Task directions:
Without the pictures, copy all the entries below exactly.

Recorded data:
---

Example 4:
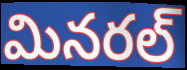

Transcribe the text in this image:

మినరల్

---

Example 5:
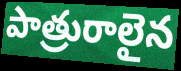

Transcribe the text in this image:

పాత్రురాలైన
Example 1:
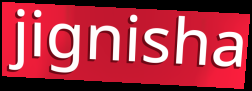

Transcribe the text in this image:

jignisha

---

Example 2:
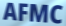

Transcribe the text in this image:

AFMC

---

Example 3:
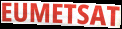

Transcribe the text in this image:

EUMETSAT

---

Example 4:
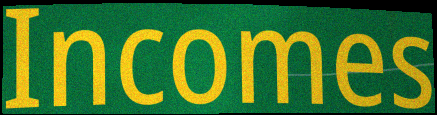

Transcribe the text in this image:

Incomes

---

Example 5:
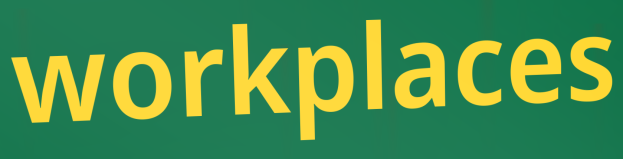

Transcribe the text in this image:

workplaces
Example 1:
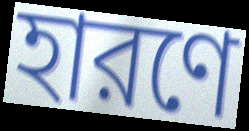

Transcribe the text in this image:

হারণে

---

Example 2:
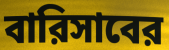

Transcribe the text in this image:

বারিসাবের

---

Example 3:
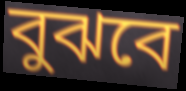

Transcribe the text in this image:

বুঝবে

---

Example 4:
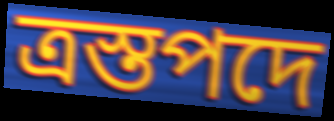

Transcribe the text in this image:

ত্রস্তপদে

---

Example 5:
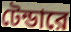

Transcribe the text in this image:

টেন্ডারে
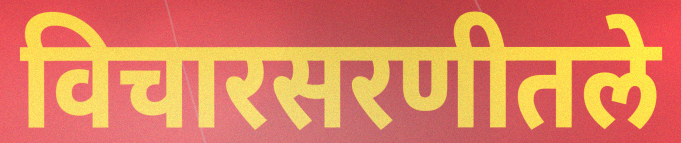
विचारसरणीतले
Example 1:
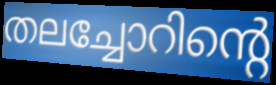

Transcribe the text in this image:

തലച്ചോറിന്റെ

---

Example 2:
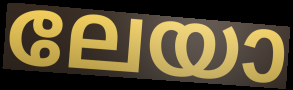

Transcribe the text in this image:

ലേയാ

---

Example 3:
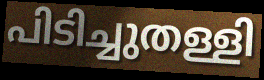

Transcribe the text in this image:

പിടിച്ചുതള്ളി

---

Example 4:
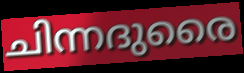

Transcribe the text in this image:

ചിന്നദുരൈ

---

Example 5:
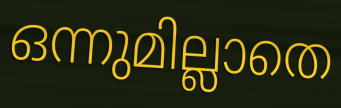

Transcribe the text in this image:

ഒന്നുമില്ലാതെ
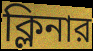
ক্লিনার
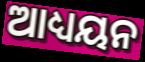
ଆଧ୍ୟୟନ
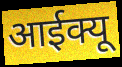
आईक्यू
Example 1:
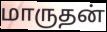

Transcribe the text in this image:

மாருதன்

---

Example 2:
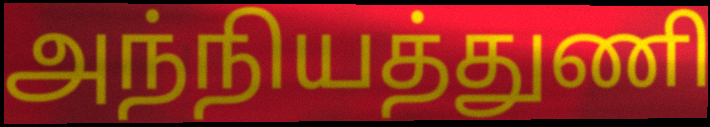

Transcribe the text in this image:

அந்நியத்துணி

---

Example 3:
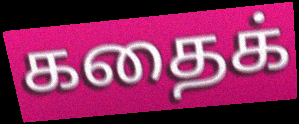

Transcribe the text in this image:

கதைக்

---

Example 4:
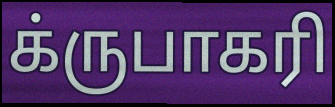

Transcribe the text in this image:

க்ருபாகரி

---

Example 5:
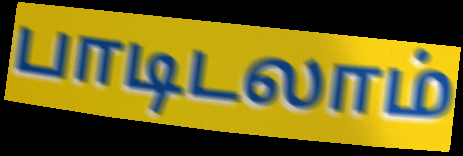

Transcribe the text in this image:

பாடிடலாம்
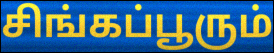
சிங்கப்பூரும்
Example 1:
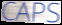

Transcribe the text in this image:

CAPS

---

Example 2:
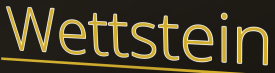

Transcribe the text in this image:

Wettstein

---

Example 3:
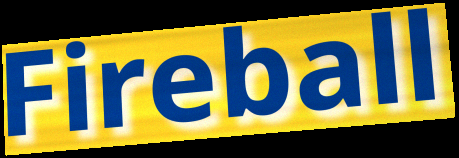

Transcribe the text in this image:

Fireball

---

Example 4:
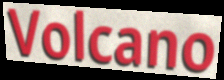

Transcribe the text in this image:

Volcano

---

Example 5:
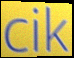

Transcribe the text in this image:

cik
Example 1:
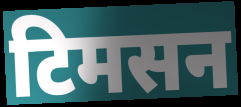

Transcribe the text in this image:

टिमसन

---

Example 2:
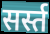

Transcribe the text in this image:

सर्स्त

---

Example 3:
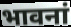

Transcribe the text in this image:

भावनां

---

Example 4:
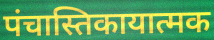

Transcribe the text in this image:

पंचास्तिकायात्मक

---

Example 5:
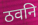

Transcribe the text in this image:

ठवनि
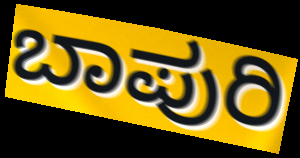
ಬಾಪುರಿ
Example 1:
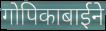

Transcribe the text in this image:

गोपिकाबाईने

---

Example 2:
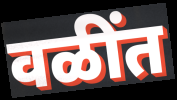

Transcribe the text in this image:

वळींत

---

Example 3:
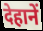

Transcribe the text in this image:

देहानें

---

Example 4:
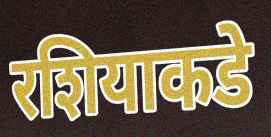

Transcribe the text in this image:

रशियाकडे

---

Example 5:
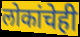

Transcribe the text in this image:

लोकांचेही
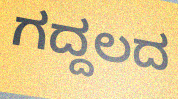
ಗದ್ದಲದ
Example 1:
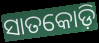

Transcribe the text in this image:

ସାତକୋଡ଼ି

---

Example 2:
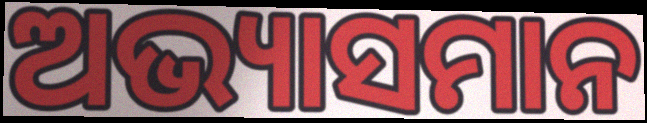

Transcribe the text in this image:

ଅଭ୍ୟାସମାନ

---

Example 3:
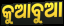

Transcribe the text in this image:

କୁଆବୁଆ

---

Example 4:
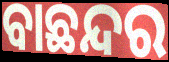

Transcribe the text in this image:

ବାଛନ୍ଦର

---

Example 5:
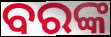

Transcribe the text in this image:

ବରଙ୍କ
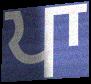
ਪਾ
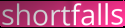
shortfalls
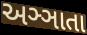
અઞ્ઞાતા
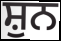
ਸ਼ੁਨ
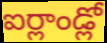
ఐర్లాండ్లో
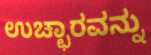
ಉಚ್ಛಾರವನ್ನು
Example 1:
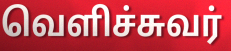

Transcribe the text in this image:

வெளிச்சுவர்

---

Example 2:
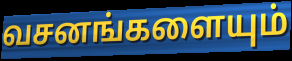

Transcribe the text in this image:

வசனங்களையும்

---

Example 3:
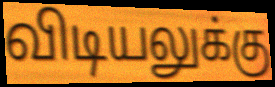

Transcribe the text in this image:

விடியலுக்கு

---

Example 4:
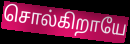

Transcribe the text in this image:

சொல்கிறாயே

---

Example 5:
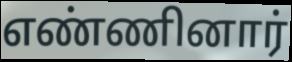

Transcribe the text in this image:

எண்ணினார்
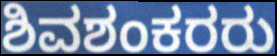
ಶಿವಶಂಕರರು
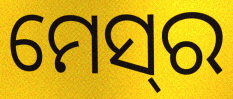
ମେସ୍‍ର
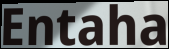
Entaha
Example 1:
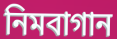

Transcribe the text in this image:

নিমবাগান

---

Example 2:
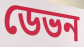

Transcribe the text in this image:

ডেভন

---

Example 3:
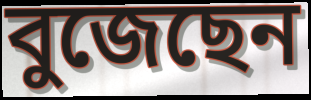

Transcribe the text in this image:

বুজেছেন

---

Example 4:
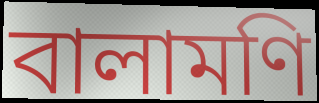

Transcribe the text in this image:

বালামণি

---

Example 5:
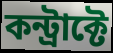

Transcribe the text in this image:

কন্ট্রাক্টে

Exercise result:
---

Example 4:

Transcribe the text in this image:

మినరల్

---

Example 5:

Transcribe the text in this image:

పాత్రురాలైన
Example 1:

Transcribe the text in this image:

jignisha

---

Example 2:

Transcribe the text in this image:

AFMC

---

Example 3:

Transcribe the text in this image:

EUMETSAT

---

Example 4:

Transcribe the text in this image:

Incomes

---

Example 5:

Transcribe the text in this image:

workplaces
Example 1:

Transcribe the text in this image:

হারণে

---

Example 2:

Transcribe the text in this image:

বারিসাবের

---

Example 3:

Transcribe the text in this image:

বুঝবে

---

Example 4:

Transcribe the text in this image:

ত্রস্তপদে

---

Example 5:

Transcribe the text in this image:

টেন্ডারে
विचारसरणीतले
Example 1:

Transcribe the text in this image:

തലച്ചോറിന്റെ

---

Example 2:

Transcribe the text in this image:

ലേയാ

---

Example 3:

Transcribe the text in this image:

പിടിച്ചുതള്ളി

---

Example 4:

Transcribe the text in this image:

ചിന്നദുരൈ

---

Example 5:

Transcribe the text in this image:

ഒന്നുമില്ലാതെ
ক্লিনার
ଆଧ୍ୟୟନ
आईक्यू
Example 1:

Transcribe the text in this image:

மாருதன்

---

Example 2:

Transcribe the text in this image:

அந்நியத்துணி

---

Example 3:

Transcribe the text in this image:

கதைக்

---

Example 4:

Transcribe the text in this image:

க்ருபாகரி

---

Example 5:

Transcribe the text in this image:

பாடிடலாம்
சிங்கப்பூரும்
Example 1:

Transcribe the text in this image:

CAPS

---

Example 2:

Transcribe the text in this image:

Wettstein

---

Example 3:

Transcribe the text in this image:

Fireball

---

Example 4:

Transcribe the text in this image:

Volcano

---

Example 5:

Transcribe the text in this image:

cik
Example 1:

Transcribe the text in this image:

टिमसन

---

Example 2:

Transcribe the text in this image:

सर्स्त

---

Example 3:

Transcribe the text in this image:

भावनां

---

Example 4:

Transcribe the text in this image:

पंचास्तिकायात्मक

---

Example 5:

Transcribe the text in this image:

ठवनि
ಬಾಪುರಿ
Example 1:

Transcribe the text in this image:

गोपिकाबाईने

---

Example 2:

Transcribe the text in this image:

वळींत

---

Example 3:

Transcribe the text in this image:

देहानें

---

Example 4:

Transcribe the text in this image:

रशियाकडे

---

Example 5:

Transcribe the text in this image:

लोकांचेही
ಗದ್ದಲದ
Example 1:

Transcribe the text in this image:

ସାତକୋଡ଼ି

---

Example 2:

Transcribe the text in this image:

ଅଭ୍ୟାସମାନ

---

Example 3:

Transcribe the text in this image:

କୁଆବୁଆ

---

Example 4:

Transcribe the text in this image:

ବାଛନ୍ଦର

---

Example 5:

Transcribe the text in this image:

ବରଙ୍କ
ਪਾ
shortfalls
અઞ્ઞાતા
ਸ਼ੁਨ
ఐర్లాండ్లో
ಉಚ್ಛಾರವನ್ನು
Example 1:

Transcribe the text in this image:

வெளிச்சுவர்

---

Example 2:

Transcribe the text in this image:

வசனங்களையும்

---

Example 3:

Transcribe the text in this image:

விடியலுக்கு

---

Example 4:

Transcribe the text in this image:

சொல்கிறாயே

---

Example 5:

Transcribe the text in this image:

எண்ணினார்
ಶಿವಶಂಕರರು
ମେସ୍‍ର
Entaha
Example 1:

Transcribe the text in this image:

নিমবাগান

---

Example 2:

Transcribe the text in this image:

ডেভন

---

Example 3:

Transcribe the text in this image:

বুজেছেন

---

Example 4:

Transcribe the text in this image:

বালামণি

---

Example 5:

Transcribe the text in this image:

কন্ট্রাক্টে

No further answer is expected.